START TASK MATERIAL

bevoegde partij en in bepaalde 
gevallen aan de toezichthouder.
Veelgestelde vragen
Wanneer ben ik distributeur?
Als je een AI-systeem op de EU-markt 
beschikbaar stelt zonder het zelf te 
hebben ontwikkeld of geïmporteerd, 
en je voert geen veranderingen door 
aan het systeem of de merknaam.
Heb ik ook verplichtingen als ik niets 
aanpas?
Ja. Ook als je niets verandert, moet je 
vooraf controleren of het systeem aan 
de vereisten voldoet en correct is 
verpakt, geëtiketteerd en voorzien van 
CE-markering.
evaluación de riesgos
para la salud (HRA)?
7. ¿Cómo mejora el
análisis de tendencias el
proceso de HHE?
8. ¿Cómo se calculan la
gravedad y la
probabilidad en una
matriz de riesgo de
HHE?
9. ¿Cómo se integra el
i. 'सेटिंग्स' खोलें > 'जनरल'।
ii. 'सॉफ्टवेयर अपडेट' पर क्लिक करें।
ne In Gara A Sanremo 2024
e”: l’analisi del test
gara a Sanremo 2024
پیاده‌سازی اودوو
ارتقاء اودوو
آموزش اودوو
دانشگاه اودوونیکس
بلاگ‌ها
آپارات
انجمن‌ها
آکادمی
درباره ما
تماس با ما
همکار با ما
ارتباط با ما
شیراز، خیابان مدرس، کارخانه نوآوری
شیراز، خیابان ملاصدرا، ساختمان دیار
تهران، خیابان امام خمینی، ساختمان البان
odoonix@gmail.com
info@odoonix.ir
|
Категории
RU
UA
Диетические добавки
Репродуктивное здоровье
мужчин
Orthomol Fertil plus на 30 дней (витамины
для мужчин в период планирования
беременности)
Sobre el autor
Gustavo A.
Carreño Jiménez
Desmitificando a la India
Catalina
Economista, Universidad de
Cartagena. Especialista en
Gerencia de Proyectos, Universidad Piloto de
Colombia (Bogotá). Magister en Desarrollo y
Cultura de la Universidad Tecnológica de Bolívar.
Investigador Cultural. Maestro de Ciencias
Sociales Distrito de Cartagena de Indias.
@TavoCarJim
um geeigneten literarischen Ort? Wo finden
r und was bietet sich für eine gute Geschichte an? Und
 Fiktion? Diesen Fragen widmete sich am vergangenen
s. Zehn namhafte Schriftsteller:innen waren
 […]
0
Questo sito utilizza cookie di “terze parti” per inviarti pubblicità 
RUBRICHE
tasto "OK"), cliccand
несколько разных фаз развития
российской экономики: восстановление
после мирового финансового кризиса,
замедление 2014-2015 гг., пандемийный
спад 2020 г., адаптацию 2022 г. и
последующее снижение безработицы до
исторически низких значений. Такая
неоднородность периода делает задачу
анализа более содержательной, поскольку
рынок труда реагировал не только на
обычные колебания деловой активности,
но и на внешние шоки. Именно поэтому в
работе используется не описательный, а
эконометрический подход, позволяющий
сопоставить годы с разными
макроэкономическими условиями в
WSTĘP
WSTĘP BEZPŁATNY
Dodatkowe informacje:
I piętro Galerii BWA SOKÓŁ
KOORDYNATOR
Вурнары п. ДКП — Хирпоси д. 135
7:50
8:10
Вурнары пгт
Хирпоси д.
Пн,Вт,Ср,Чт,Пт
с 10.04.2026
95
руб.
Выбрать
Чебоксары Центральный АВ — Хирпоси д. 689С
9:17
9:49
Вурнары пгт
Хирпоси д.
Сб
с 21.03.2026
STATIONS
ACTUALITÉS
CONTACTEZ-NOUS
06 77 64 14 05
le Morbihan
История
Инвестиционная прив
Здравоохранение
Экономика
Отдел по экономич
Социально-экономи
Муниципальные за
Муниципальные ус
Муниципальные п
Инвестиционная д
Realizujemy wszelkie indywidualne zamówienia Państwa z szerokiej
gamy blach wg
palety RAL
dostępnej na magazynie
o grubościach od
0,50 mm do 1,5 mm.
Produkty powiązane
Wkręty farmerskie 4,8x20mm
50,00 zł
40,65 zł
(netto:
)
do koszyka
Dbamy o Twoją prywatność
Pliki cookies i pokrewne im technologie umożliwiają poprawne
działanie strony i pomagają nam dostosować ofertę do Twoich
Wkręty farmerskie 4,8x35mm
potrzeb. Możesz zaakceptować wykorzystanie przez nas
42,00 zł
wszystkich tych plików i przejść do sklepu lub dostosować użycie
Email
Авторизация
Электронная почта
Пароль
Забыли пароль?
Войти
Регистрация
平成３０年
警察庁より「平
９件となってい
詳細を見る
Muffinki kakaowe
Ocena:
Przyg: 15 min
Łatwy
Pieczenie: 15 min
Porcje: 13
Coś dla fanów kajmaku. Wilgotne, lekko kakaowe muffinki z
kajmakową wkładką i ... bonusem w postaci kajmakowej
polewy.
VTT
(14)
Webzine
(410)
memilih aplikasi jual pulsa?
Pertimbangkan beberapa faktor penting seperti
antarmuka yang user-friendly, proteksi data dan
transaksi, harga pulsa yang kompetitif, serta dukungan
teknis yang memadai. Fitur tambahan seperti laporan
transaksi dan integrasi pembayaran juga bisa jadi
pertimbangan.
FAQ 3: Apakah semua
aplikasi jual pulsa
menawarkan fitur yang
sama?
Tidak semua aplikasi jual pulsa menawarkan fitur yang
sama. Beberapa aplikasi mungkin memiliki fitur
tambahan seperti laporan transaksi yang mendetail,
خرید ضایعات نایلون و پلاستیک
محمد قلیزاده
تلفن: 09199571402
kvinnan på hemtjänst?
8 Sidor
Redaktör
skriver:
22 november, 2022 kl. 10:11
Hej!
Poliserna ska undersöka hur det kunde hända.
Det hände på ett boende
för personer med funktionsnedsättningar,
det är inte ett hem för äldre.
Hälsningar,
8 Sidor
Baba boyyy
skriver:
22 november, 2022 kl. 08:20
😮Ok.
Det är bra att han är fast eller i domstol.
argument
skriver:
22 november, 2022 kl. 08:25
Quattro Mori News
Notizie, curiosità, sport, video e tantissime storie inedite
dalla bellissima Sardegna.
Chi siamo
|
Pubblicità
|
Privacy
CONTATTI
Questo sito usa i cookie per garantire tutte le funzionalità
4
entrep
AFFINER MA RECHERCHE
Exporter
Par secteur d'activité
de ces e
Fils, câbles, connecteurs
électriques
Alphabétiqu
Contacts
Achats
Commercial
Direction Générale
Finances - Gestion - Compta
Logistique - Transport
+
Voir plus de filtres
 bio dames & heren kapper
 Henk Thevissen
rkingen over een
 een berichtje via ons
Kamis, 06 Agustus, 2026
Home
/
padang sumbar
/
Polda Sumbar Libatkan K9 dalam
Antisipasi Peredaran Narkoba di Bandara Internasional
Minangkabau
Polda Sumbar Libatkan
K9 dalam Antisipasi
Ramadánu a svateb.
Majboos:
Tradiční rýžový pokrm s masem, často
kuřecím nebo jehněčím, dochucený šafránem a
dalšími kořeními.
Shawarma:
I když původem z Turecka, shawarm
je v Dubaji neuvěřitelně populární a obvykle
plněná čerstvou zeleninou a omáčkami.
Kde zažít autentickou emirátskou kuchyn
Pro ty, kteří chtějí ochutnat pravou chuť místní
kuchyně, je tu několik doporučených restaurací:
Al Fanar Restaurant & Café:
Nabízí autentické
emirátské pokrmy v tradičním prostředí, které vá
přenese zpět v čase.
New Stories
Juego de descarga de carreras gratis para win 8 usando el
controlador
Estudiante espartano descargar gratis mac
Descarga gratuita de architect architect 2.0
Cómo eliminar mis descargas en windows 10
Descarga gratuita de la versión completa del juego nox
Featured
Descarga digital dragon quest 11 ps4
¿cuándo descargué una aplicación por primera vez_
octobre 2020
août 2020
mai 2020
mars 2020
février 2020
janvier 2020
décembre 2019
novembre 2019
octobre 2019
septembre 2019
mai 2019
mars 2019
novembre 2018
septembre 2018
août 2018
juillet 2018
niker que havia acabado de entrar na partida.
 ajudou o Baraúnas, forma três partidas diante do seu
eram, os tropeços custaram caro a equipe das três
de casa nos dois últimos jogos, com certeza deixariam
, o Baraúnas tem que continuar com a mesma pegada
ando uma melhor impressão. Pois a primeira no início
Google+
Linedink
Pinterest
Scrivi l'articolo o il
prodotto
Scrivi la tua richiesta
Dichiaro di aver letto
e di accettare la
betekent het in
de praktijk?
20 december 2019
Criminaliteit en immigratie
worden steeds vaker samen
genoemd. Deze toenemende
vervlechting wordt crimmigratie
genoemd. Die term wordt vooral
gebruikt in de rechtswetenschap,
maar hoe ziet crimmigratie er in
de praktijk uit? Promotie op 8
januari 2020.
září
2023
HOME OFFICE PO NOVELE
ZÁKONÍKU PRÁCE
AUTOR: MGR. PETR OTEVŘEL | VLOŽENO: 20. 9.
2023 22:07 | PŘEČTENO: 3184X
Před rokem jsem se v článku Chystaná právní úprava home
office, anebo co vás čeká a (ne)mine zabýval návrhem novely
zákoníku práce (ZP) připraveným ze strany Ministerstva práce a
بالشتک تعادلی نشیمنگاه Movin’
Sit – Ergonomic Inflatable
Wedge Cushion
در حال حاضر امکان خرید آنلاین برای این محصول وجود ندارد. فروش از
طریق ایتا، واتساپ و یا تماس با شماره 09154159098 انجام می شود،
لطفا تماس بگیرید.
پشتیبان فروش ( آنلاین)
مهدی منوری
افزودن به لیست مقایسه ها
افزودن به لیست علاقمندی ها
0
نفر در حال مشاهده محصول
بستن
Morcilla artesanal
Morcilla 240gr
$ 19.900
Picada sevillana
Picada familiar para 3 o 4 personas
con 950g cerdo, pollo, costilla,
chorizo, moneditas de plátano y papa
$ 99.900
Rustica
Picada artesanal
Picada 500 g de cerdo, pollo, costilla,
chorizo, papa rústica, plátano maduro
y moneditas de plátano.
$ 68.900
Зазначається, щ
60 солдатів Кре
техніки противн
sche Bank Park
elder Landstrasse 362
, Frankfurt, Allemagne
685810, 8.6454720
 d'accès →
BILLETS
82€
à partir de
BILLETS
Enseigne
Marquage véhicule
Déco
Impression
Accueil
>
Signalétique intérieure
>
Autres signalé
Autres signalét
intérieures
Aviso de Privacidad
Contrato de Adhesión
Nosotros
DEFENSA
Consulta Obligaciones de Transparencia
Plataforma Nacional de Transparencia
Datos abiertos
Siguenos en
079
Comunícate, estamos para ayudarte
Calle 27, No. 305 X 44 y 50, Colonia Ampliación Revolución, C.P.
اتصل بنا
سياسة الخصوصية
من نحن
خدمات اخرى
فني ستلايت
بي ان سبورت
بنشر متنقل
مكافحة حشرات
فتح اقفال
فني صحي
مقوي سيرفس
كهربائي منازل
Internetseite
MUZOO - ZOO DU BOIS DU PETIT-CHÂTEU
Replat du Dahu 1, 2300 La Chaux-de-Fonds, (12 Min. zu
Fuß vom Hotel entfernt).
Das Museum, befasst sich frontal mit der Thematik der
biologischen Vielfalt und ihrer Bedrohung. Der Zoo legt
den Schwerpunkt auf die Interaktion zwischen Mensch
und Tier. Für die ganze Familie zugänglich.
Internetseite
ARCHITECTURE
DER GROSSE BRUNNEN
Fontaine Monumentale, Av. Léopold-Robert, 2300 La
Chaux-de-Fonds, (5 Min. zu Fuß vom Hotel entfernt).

END TASK MATERIAL

:: THE PROBLEM ::
Please, starting with the first line of the material above, write out each line exactly and finish on the line that includes "Economista, Universidad de".

:: EXERCISE SOLUTION ::
bevoegde partij en in bepaalde 
gevallen aan de toezichthouder.
Veelgestelde vragen
Wanneer ben ik distributeur?
Als je een AI-systeem op de EU-markt 
beschikbaar stelt zonder het zelf te 
hebben ontwikkeld of geïmporteerd, 
en je voert geen veranderingen door 
aan het systeem of de merknaam.
Heb ik ook verplichtingen als ik niets 
aanpas?
Ja. Ook als je niets verandert, moet je 
vooraf controleren of het systeem aan 
de vereisten voldoet en correct is 
verpakt, geëtiketteerd en voorzien van 
CE-markering.
evaluación de riesgos
para la salud (HRA)?
7. ¿Cómo mejora el
análisis de tendencias el
proceso de HHE?
8. ¿Cómo se calculan la
gravedad y la
probabilidad en una
matriz de riesgo de
HHE?
9. ¿Cómo se integra el
i. 'सेटिंग्स' खोलें > 'जनरल'।
ii. 'सॉफ्टवेयर अपडेट' पर क्लिक करें।
ne In Gara A Sanremo 2024
e”: l’analisi del test
gara a Sanremo 2024
پیاده‌سازی اودوو
ارتقاء اودوو
آموزش اودوو
دانشگاه اودوونیکس
بلاگ‌ها
آپارات
انجمن‌ها
آکادمی
درباره ما
تماس با ما
همکار با ما
ارتباط با ما
شیراز، خیابان مدرس، کارخانه نوآوری
شیراز، خیابان ملاصدرا، ساختمان دیار
تهران، خیابان امام خمینی، ساختمان البان
odoonix@gmail.com
info@odoonix.ir
|
Категории
RU
UA
Диетические добавки
Репродуктивное здоровье
мужчин
Orthomol Fertil plus на 30 дней (витамины
для мужчин в период планирования
беременности)
Sobre el autor
Gustavo A.
Carreño Jiménez
Desmitificando a la India
Catalina
Economista, Universidad de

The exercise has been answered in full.